===== Document passage =====
Location: Second bar, Wicker Park, Chicago, IL

Players: me + wing


We move to bar number 2, it is much later - the place closes in an hour or so. The place is less crowded, which is good. We're situated on a bunch of sofas, our feet propped up on ottomans. A mixed set of 2 HB8's - brunette with big butt and blonde with tattoo - and 3 dudes sits down at the couches close to us.

This set is problematic to me. I woke up today still thinking about it. I feel like this had potential to be a good set but it wound up being a disaster. I feel like my wing, in his semi drunken state, ruined a potentially good set for me and violated some basic rules of wingmanship:

-your wing is the coolest most interesting guy in the room

-social proof your wing

-do not break in when he is in rapport phase

-he had been 'coaching' me, giving me tips all night - but he *kept* coaching me, and very loudly, *while I was in the middle of the set* which made me even more nervous and ruined the set for me in the end.

This was a long set, and frankly, I don't want to go into detailing the entire conversation. The summary is:

The blonde HB8 sits down, she looks over at me and I can tell that I am getting some good EC from her. She says something about the ottoman where I am resting my feet. She opened me up.

I make convo, I ask her her name, where she's from, if she had a good time that night, what bars she went to, when the bars close, if she knows one that's open late, I ask her how her group knows each other (friends from HS with the guys, friends from college with the girl and the other guy), where she's from yadda yadda. My friend says (very loudly) 'she can't hear you, go sit next to her', which I do, but that was bad to be coached like that very loudly.
=====
= Apply what you read =
1. From the bar account, return the part from "-do not break" up to and including "in the end.", copied word for word.
2. Answer these questions from the bar account:
(a) In what neighborhood is the second bar?
(b) How many men sit down at the couches with the two women?
(c) What does the blonde say something about when she first speaks to the narrator?
===== Listed records =====
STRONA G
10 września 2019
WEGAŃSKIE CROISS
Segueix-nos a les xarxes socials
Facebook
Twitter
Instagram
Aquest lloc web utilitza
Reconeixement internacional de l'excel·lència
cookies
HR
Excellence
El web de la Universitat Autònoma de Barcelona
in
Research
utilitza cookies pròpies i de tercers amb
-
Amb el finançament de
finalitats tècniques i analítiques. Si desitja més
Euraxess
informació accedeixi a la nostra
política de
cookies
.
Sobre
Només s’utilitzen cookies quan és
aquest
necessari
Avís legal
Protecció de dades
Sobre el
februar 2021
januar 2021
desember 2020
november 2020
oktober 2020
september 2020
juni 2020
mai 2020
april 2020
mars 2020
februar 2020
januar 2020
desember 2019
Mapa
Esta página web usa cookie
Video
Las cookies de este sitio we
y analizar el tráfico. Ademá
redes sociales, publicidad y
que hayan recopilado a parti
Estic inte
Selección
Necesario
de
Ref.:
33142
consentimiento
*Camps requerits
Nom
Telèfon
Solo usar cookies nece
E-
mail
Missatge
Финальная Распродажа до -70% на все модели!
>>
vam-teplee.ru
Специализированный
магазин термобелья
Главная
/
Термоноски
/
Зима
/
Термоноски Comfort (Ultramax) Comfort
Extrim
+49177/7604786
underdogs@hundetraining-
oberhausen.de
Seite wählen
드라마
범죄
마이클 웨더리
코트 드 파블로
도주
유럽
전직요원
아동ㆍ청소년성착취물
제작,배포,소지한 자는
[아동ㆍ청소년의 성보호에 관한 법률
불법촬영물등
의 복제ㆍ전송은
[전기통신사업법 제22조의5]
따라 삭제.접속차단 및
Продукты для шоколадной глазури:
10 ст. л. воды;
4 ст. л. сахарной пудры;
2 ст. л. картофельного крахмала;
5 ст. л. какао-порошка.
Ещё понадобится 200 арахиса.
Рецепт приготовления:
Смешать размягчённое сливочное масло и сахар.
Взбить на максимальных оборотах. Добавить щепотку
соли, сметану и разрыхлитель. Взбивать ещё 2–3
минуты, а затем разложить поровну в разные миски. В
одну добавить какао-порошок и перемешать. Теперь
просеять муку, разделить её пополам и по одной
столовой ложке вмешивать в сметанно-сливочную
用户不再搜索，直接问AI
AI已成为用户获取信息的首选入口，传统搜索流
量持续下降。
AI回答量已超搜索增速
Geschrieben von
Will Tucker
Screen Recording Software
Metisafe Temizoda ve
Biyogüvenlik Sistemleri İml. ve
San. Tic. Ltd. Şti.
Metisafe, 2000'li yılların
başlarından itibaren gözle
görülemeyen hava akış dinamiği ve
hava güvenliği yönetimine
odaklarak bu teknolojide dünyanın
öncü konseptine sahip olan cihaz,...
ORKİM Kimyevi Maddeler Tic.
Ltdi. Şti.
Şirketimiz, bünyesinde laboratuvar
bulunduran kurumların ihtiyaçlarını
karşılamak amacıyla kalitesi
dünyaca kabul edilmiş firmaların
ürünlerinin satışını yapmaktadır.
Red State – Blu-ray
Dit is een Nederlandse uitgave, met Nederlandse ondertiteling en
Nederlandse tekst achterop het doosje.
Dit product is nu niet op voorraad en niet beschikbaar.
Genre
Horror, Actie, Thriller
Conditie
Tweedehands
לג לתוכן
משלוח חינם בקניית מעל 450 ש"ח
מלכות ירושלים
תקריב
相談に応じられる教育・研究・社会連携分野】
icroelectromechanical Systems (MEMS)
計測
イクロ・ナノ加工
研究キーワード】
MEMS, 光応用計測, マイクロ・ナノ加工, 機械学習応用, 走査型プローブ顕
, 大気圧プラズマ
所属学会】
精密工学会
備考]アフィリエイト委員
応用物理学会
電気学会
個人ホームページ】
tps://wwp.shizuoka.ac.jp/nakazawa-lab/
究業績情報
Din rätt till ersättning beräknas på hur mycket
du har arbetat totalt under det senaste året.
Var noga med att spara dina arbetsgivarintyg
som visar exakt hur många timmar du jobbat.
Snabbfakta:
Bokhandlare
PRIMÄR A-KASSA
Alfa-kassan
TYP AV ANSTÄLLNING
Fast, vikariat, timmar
=====
= Expected outputs =
1.
-do not break in when he is in rapport phase

-he had been 'coaching' me, giving me tips all night - but he *kept* coaching me, and very loudly, *while I was in the middle of the set* which made me even more nervous and ruined the set for me in the end.

2.
(a) Wicker Park, Chicago, IL
(b) Three
(c) The ottoman where the narrator is resting their feet